🤖 AI Summary
In automotive manufacturing, visual quality inspection heavily relies on large-scale manually annotated real-world data, incurring prohibitive labeling costs. To address this, we propose a novel unsupervised image classification paradigm: leveraging DINOv2 to extract robust visual features, constructing a feature database from high-fidelity synthetically generated reference images, and performing defect identification via cosine similarity–based nearest-neighbor retrieval. Crucially, our approach is the first to substitute real annotated samples entirely with high-quality synthetic data, eliminating dependence on extensive real-world annotations. The resulting end-to-end inspection framework achieves production-grade performance across eight real-world assembly line tasks, matching the classification accuracy of fully supervised models while drastically reducing data acquisition and annotation overhead. This work establishes a scalable, cost-effective pathway for deploying industrial visual inspection systems.
📝 Abstract
Visual quality inspection in automotive production is essential for ensuring the safety and reliability of vehicles. Computer vision (CV) has become a popular solution for these inspections due to its cost-effectiveness and reliability. However, CV models require large, annotated datasets, which are costly and time-consuming to collect.
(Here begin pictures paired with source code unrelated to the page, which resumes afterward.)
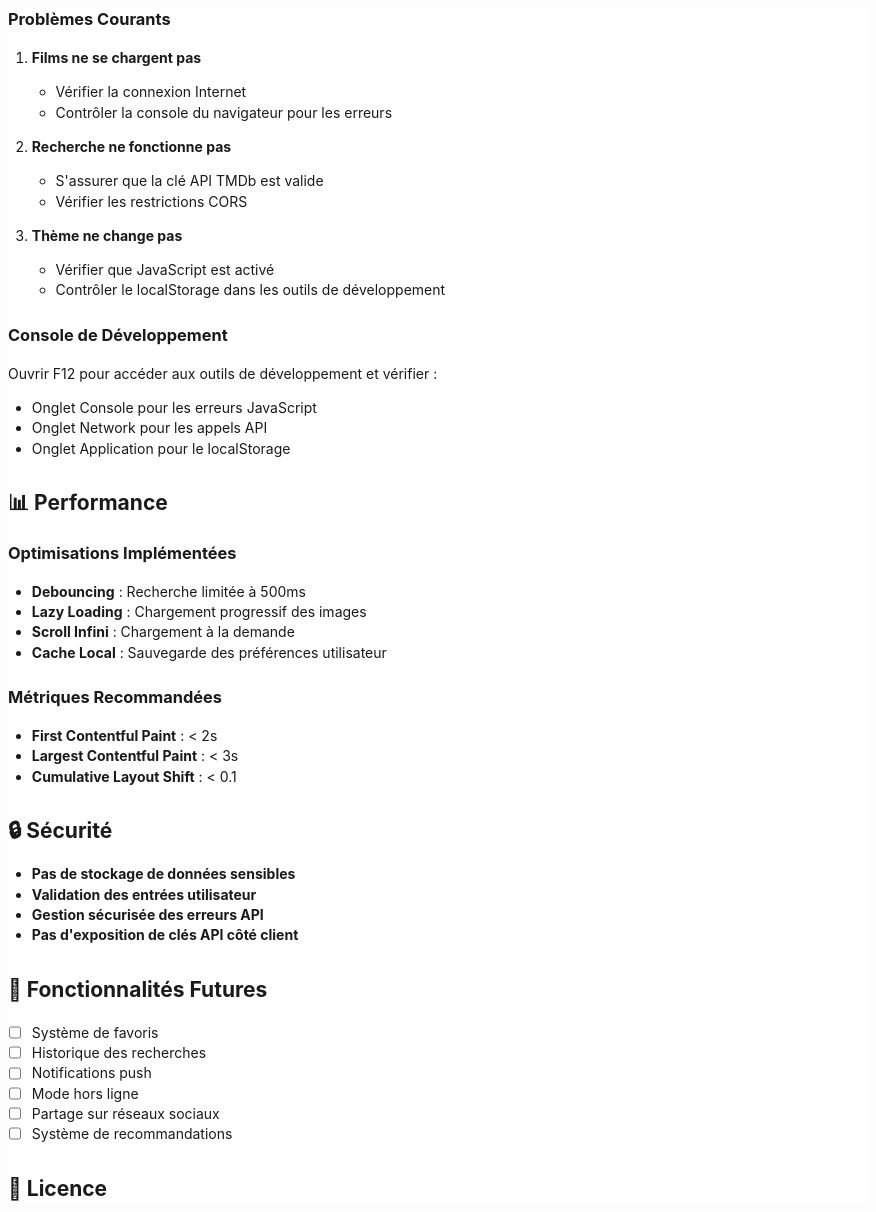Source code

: ### Problèmes Courants

1. **Films ne se chargent pas**
   - Vérifier la connexion Internet
   - Contrôler la console du navigateur pour les erreurs

2. **Recherche ne fonctionne pas**
   - S'assurer que la clé API TMDb est valide
   - Vérifier les restrictions CORS

3. **Thème ne change pas**
   - Vérifier que JavaScript est activé
   - Contrôler le localStorage dans les outils de développement

### Console de Développement
Ouvrir F12 pour accéder aux outils de développement et vérifier :
- Onglet Console pour les erreurs JavaScript
- Onglet Network pour les appels API
- Onglet Application pour le localStorage

## 📊 Performance

### Optimisations Implémentées
- **Debouncing** : Recherche limitée à 500ms
- **Lazy Loading** : Chargement progressif des images
- **Scroll Infini** : Chargement à la demande
- **Cache Local** : Sauvegarde des préférences utilisateur

### Métriques Recommandées
- **First Contentful Paint** : < 2s
- **Largest Contentful Paint** : < 3s
- **Cumulative Layout Shift** : < 0.1

## 🔒 Sécurité

- **Pas de stockage de données sensibles**
- **Validation des entrées utilisateur**
- **Gestion sécurisée des erreurs API**
- **Pas d'exposition de clés API côté client**

## 🌟 Fonctionnalités Futures

- [ ] Système de favoris
- [ ] Historique des recherches
- [ ] Notifications push
- [ ] Mode hors ligne
- [ ] Partage sur réseaux sociaux
- [ ] Système de recommandations

## 📄 Licence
To reduce the need for extensive training data, we propose a novel image classification pipeline that combines similarity search using a vision-based foundation model with synthetic data. Our approach leverages a DINOv2 model to transform input images into feature vectors, which are then compared to pre-classified reference images using cosine distance measurements. By utilizing synthetic data instead of real images as references, our pipeline achieves high classification accuracy without relying on real data. We evaluate this approach in eight real-world inspection scenarios and demonstrate that it meets the high performance requirements of production environments.